EXTRAIT DE PAGE:
***

Cahier de tendances 2023

RSE : « Les DRH sont en première ligne de ces enjeux » (Olivier Graffin, AFNOR)

72 % des décideurs RH estiment que la RSE est traitée majoritairement par la fonction RH. Comment négocier ce tournant majeur ? Entretien avec Olivier Graffin, coordinateur de l’offre Santé et sécurité au travail et développement durable, au sein de l’AFNOR.

Comment définiriez-vous la RSE ?

Je citerais la définition contenue dans la norme volontaire ISO 26000 qui y fait référence : il s’agit de la « responsabilité d’une organisation vis-à-vis des impacts de ses décisions et de ses activités sur la société et sur l’environnement, se traduisant par un comportement transparent et éthique qui contribue au développement durable y compris à la santé et au bien-être de la société ».
Le développement durable renvoie lui-même aux 17 grands objectifs définis par l’ONU pour 2030, et dont beaucoup concernent directement ou indirectement les DRH et les entreprises. Par leurs bonnes pratiques, leurs messages, leur influence, leur maîtrise des impacts de leur action, les acteurs économiques ont une responsabilité vis-à-vis du développement durable et de l’avenir de la planète. Le rapport Brundtland de 1987, texte fondateur du développement durable, le définissait comme : « un mode de développement qui répond aux besoins des générations présentes sans compromettre la capacité des générations futures de répondre aux leurs. »

Quelles sont pour vous les implications RH de la RSE dans les entreprises ?

Les décideurs RH se retrouvent aux commandes pour tout ce qui concerne le pilier « social » de la RSE. Par le passé, on a beaucoup restreint les démarches RSE à leur seul axe environnemental. Pourtant, la thématique englobe des sujets qui touchent de près à la RH : la qualité de vie au travail, la santé et la sécurité, la rémunération, la formation, la diversité, l’égalité professionnelle, l’intégration des personnes en situation de handicap, la lutte contre les discriminations.

***

LISTE DES TÂCHES:
1/ Dans les enregistrements, renommez « collectors » en « récolteurs » sur le passage allant de la ligne contenant « scientific name: Equisetum bogotense » jusqu'à celle contenant « state / province: KwaZulu-Natal », bornes incluses, puis recopiez ces lignes sans autre changement.
2/ Prolongez l'entretien sur la RSE et les DRH au-delà de sa dernière phrase.

***

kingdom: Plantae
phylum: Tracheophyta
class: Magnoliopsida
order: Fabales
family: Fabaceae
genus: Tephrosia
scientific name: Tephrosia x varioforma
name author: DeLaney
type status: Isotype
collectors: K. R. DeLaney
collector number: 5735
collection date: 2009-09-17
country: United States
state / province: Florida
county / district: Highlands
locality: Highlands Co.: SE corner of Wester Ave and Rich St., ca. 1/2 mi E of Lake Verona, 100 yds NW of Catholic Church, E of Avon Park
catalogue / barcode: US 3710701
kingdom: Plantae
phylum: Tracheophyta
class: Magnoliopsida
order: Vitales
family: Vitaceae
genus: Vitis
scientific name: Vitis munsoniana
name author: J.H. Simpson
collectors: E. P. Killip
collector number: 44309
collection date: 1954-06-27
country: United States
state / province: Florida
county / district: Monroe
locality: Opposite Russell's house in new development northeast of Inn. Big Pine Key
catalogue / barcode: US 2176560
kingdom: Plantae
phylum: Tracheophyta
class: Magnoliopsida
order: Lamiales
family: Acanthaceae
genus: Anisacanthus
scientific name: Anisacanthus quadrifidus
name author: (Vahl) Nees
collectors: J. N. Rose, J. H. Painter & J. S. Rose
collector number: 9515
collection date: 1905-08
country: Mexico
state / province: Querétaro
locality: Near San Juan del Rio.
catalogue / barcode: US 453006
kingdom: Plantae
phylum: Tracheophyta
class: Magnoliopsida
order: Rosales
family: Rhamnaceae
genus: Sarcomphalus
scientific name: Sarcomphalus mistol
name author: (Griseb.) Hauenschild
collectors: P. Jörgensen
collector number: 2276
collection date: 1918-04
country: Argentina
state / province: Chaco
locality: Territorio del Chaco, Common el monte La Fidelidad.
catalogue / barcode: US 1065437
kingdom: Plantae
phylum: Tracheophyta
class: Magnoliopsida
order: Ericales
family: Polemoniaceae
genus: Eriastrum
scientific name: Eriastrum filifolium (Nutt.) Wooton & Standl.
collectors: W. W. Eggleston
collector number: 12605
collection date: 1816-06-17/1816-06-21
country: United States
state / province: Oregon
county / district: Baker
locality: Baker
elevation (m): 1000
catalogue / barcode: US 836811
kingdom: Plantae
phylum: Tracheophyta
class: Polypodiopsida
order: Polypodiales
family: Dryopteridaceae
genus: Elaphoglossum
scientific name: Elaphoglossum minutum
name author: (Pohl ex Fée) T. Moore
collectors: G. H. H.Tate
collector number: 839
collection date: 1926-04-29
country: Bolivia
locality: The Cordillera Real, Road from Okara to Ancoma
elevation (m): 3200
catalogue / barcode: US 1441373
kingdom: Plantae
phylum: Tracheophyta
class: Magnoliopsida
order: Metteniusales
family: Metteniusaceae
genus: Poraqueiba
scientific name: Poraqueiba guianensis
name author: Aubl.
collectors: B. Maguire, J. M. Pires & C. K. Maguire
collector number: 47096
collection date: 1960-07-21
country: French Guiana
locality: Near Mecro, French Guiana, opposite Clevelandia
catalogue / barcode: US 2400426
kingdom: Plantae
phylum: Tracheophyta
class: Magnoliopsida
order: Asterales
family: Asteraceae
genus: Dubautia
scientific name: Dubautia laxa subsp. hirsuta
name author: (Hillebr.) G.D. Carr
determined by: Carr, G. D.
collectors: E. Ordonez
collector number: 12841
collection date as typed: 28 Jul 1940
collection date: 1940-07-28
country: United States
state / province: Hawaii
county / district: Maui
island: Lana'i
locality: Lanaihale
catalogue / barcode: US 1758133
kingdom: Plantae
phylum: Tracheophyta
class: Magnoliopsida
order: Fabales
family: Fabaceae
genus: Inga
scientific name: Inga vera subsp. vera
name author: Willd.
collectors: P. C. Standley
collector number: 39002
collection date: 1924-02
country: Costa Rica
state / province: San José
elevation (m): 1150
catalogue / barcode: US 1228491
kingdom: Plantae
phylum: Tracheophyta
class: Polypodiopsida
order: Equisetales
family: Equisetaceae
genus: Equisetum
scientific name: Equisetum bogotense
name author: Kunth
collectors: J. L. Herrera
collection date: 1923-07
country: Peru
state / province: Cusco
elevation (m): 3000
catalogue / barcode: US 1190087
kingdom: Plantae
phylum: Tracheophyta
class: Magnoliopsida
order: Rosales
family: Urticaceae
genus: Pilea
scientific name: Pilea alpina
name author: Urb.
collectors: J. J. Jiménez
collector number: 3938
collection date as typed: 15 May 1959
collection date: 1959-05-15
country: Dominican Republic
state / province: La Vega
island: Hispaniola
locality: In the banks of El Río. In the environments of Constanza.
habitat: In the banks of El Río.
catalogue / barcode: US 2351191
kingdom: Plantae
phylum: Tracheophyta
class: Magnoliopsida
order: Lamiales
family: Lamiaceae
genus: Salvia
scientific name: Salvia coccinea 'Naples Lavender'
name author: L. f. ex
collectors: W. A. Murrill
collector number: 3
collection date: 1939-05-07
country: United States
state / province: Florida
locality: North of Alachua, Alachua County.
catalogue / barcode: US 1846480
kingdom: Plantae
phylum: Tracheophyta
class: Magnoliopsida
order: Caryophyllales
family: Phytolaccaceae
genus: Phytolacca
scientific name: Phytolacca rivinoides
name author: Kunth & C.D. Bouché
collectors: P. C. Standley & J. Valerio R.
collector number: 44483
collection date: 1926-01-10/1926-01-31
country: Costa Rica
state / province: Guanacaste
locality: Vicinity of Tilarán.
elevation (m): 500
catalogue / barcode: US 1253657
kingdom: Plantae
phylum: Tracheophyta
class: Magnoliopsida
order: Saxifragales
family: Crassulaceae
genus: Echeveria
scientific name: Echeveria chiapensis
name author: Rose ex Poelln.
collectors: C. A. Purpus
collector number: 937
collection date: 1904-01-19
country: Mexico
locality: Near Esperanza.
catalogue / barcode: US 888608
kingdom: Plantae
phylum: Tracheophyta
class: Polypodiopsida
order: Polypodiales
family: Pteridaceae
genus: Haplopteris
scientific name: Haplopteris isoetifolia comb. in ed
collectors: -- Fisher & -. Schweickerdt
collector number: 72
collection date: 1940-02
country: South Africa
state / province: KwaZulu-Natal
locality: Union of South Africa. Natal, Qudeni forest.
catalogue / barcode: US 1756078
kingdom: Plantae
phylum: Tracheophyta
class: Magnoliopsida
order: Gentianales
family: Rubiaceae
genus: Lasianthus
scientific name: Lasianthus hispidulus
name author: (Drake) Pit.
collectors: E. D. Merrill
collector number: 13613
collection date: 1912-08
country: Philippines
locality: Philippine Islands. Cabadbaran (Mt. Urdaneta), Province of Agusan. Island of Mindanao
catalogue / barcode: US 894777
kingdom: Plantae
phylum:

***

RÉPONSES PAR TÂCHE:
1/
scientific name: Equisetum bogotense
name author: Kunth
récolteurs: J. L. Herrera
collection date: 1923-07
country: Peru
state / province: Cusco
elevation (m): 3000
catalogue / barcode: US 1190087
kingdom: Plantae
phylum: Tracheophyta
class: Magnoliopsida
order: Rosales
family: Urticaceae
genus: Pilea
scientific name: Pilea alpina
name author: Urb.
récolteurs: J. J. Jiménez
collector number: 3938
collection date as typed: 15 May 1959
collection date: 1959-05-15
country: Dominican Republic
state / province: La Vega
island: Hispaniola
locality: In the banks of El Río. In the environments of Constanza.
habitat: In the banks of El Río.
catalogue / barcode: US 2351191
kingdom: Plantae
phylum: Tracheophyta
class: Magnoliopsida
order: Lamiales
family: Lamiaceae
genus: Salvia
scientific name: Salvia coccinea 'Naples Lavender'
name author: L. f. ex
récolteurs: W. A. Murrill
collector number: 3
collection date: 1939-05-07
country: United States
state / province: Florida
locality: North of Alachua, Alachua County.
catalogue / barcode: US 1846480
kingdom: Plantae
phylum: Tracheophyta
class: Magnoliopsida
order: Caryophyllales
family: Phytolaccaceae
genus: Phytolacca
scientific name: Phytolacca rivinoides
name author: Kunth & C.D. Bouché
récolteurs: P. C. Standley & J. Valerio R.
collector number: 44483
collection date: 1926-01-10/1926-01-31
country: Costa Rica
state / province: Guanacaste
locality: Vicinity of Tilarán.
elevation (m): 500
catalogue / barcode: US 1253657
kingdom: Plantae
phylum: Tracheophyta
class: Magnoliopsida
order: Saxifragales
family: Crassulaceae
genus: Echeveria
scientific name: Echeveria chiapensis
name author: Rose ex Poelln.
récolteurs: C. A. Purpus
collector number: 937
collection date: 1904-01-19
country: Mexico
locality: Near Esperanza.
catalogue / barcode: US 888608
kingdom: Plantae
phylum: Tracheophyta
class: Polypodiopsida
order: Polypodiales
family: Pteridaceae
genus: Haplopteris
scientific name: Haplopteris isoetifolia comb. in ed
récolteurs: -- Fisher & -. Schweickerdt
collector number: 72
collection date: 1940-02
country: South Africa
state / province: KwaZulu-Natal

2/
Le développement des compétences est également un thème majeur de la RSE qui implique les ressources humaines. Accompagner la formation des collaborateurs sur la gestion des déchets, les éco-gestes etc., tout cela participe de la mission des DRH pour garantir la qualité d’une production mais aussi inculquer à chaque collaborateur une culture de la responsabilité. En résumé, RSE et ressources humaines sont indéniablement liées.

Comment les équipes AFNOR soutiennent-elles la transition de la fonction RH vers ces nouveaux engagements ?

Le groupe AFNOR dans toutes ses dimensions est là pour apporter de la confiance et faire émerger des solutions partagées.
Les normes volontaires, qui sont des guides de références, apportent des conseils quant à la manière d’agir dans son organisation pour répondre aux nombreux enjeux de la RSE. La norme internationale ISO analyse le comportement d’une organisation dans le but de déterminer dans quelle mesure ses décisions et ses activités contribuent à la RSE, de manière transparente et éthique. Il existe par ailleurs d’autres normes volontaires dédiées plus spécifiquement à des domaines RH, comme par exemple la mesure du capital humain.

Les entreprises ont aussi besoin d’accompagnement du changement. Nous avons notamment développé l’offre Impulse, qui va de l’écoute des collaborateurs à la mise en place d’actions. Nous formons également à la gestion de projet QVT et à la construction/mise en œuvre de la responsabilité sociétale.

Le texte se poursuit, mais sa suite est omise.